What Can You Do When the Police Break the Law? Sometimes Nothing at All Says the U.S. Supreme Court

          Earlier this year, the U.S. Supreme Court decided the case of Herring v. United States in which the issue presented was whether evidence found during a search incident to arrest must be excluded in a later prosecution when that evidence was seized by the police in violation of the Fourth Amendment to the U.S. Constitution.

 

          The pertinent facts in Herring are that in July of 2004 a police officer in Coffee County Alabama learned that an individual named Bennie Dean Herring had driven to the Coffee County Sheriff's Department in order to retrieve an item located in his truck which had been previously impounded by that same department.  Because the officer knew that Herring had a criminal past, he asked the county's warrants clerk to check on whether Herring had any outstanding warrants for his arrest in Coffee County.  When the clerk found none, the officer asked her to check on whether Herring had any outstanding warrants in neighboring Dale County.  Upon being told that Herring did indeed have an open warrant in that county, the officer arrested and searched Herring.  When he did so, the officer found drugs and a gun on Herring's person.  However, within ten to fifteen minutes of Herring's arrest, the officer was told that the warrant he had arrested Herring for had actually been recalled five months earlier.  In spite of that, Herring was indicted in a United States District Court in Alabama for illegally possessing the gun and drugs.

 

          Herring's lawyer filed a motion to suppress the gun and drugs on the ground that Herring's arrest was illegal because the warrant he had been arrested for had been recalled five months prior to his arrest.  Although the prosecutor agreed that Herring's arrest violated the Fourth Amendment, he still maintained that he should be allowed to present the seized evidence to the jury at Herring's trial because the arresting officer reasonably believed that there was an outstanding arrest warrant in effect when he arrested Herring.

 

          The case ultimately made its way to the U.S. Supreme Court where the Court was asked to decide whether the prosecution could present the gun and drugs as evidence at Herring's trial.  By a vote of 5 to 4, the United States Supreme Court ruled that the gun and drugs could be presented as evidence at Herring's trial because the error regarding the recalled warrant was "the result of isolated negligence attenuated from the arrest."  In other words, because the officer who arrested Herring made an honest mistake regarding the recalled warrant, the Fourth Amendment does not require that the gun and drugs be excluded at Herring's trial.

 

         In dissent, Justice Ginsburg, joined by three other justices, stated that "the most serious impact of the [majority opinion] will be on innocent persons wrongfully arrested based on erroneous information carelessly maintained in a computer database."  She continued on by saying that "[n]egligent recordkeeping errors by law enforcement threaten individual liberty, are susceptible to deterrence by the exclusionary rule, and cannot be remedied effectively through other means."

 

          Finally, Justice Ginsburg perceptively observed that "by restricting suppression to bookkeeping errors that are deliberate or reckless, the majority [opinion] leaves Herring, and others like him, with no remedy for violations of their constitutional rights."  In other words, when the police violate the law but the violation is not deliberate or reckless, there is nothing that a person can do who suffers as a result of that violation.

So What If the Police Knock Down Your Door!

          Florida statute section 933.09--sometimes called Florida's version of the so-called knock-and-announce rule--states that a police officer "may break open any outer door, inner door or window of a house, or any part of a house or anything therein, to execute [a] warrant, if after due notice of the officer's authority and purpose he or she is refused admittance to said house or access to anything therein."  But what if the police do not give you "due notice?"   What if they do not first knock on your door and announce their presence before breaking your door down and entering your home with guns drawn?

          Before the United States Supreme Court's decision in Hudson v.

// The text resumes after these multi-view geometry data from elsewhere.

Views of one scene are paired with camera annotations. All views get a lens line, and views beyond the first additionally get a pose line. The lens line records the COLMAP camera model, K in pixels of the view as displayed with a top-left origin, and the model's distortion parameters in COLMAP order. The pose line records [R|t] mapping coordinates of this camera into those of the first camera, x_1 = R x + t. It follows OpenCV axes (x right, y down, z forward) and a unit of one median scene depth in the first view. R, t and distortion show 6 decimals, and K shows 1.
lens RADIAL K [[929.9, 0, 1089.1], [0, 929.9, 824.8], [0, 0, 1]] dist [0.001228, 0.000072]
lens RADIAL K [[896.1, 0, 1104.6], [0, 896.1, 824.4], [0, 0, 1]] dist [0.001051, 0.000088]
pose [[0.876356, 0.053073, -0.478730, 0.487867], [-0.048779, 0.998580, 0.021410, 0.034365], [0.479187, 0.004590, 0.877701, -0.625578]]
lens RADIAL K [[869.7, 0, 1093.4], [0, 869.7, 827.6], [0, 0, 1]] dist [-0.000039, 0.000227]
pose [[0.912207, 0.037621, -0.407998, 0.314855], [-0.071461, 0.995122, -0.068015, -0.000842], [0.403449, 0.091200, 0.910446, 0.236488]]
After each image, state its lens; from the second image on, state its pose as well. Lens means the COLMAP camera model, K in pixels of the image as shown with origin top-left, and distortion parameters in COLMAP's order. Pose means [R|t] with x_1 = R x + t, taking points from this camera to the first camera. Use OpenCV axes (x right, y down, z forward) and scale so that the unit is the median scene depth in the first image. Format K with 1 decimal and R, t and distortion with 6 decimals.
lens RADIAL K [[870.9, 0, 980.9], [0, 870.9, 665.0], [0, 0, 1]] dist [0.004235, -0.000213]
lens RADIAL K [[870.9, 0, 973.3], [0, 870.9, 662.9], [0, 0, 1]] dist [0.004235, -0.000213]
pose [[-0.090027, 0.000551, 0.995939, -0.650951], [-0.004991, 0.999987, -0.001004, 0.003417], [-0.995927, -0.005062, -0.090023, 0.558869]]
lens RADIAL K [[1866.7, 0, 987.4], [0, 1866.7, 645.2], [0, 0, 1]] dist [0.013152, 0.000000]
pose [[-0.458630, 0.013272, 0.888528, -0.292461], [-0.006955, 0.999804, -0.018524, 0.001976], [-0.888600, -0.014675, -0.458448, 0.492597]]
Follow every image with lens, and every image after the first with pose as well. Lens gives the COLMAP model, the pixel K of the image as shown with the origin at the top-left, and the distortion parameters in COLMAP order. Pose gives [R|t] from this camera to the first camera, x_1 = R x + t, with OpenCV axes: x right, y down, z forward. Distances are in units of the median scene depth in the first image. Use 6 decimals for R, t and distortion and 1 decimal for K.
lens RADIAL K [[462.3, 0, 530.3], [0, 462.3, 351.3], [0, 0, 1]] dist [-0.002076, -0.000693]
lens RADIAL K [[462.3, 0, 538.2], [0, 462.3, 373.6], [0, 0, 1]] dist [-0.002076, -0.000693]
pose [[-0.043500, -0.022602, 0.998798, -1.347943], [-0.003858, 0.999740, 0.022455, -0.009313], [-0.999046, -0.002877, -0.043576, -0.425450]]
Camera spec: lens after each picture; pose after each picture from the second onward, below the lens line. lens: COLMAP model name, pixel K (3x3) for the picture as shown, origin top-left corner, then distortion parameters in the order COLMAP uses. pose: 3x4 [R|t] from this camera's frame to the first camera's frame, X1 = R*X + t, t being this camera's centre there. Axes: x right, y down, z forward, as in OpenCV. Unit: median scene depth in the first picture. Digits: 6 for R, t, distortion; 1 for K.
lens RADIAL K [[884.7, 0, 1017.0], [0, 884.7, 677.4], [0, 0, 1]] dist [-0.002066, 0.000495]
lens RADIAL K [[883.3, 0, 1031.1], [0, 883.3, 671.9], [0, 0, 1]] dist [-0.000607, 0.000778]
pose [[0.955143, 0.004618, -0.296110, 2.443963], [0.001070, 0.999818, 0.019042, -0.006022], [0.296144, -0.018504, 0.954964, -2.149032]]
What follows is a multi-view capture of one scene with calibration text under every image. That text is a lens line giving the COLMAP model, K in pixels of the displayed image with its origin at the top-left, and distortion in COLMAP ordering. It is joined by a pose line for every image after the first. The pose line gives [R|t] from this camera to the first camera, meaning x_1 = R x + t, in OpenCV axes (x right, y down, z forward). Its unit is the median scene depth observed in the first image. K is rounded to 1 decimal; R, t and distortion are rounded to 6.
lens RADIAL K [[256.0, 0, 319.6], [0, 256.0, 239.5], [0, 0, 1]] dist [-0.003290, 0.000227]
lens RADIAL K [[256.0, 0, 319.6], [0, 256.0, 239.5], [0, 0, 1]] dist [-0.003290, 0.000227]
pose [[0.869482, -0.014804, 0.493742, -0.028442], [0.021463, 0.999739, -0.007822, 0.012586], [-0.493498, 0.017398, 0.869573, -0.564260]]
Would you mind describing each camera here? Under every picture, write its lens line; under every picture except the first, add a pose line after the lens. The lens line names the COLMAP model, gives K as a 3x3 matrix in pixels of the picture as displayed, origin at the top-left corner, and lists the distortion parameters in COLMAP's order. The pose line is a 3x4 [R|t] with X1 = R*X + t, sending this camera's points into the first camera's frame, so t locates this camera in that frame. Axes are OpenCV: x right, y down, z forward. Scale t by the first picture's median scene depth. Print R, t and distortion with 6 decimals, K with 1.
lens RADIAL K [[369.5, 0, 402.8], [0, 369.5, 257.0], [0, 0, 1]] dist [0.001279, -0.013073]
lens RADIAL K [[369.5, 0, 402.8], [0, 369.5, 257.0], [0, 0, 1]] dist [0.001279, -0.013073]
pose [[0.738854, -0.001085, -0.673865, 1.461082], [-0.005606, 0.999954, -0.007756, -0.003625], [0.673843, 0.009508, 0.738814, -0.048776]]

Michigan in 2006, the law had been that if the police entered a home with a warrant but without first knocking and announcing their presence any evidence seized by the police following their illegal entry--evidence such as drugs or guns--would be thrown out of court.  The result in many instances was that the case against the owner of the home had to be dropped by the prosecution.

          But then came Hudson.  In that case, the Court correctly observed that the knock-and-announce rule has historically protected such interests as:

          1.  The physical safety of a home's occupants because an unannounced entry by the police may provoke violence from a surprised resident;

          2.  Property interest because the owner of a home would probably open his front door voluntarily if the police first announced their presence rather than allowing the police to break it down; and

          3.  The privacy and dignity of a home that is offended if the police enter it unexpectedly and forcefully.

          But then the Hudson Court fundamentally changed existing law by ruling that judges are not required to throw out incriminating evidence whenever the police violate the knock-and-announce rule.  That is because the police can be deterred from breaking that rule by other means such as civil-rights lawsuits and the increasing professionalism of police forces which includes a new emphasis on internal police discipline.

          Internal police discipline?  All that one has to do in order to see numerous modern-day examples of police officers who lack internal discipline is go to YouTube and type in the query "police brutality."  Perhaps if the members of our Supreme Court had done just that prior to deciding Hudson, the outcome of that particular case would have been far different.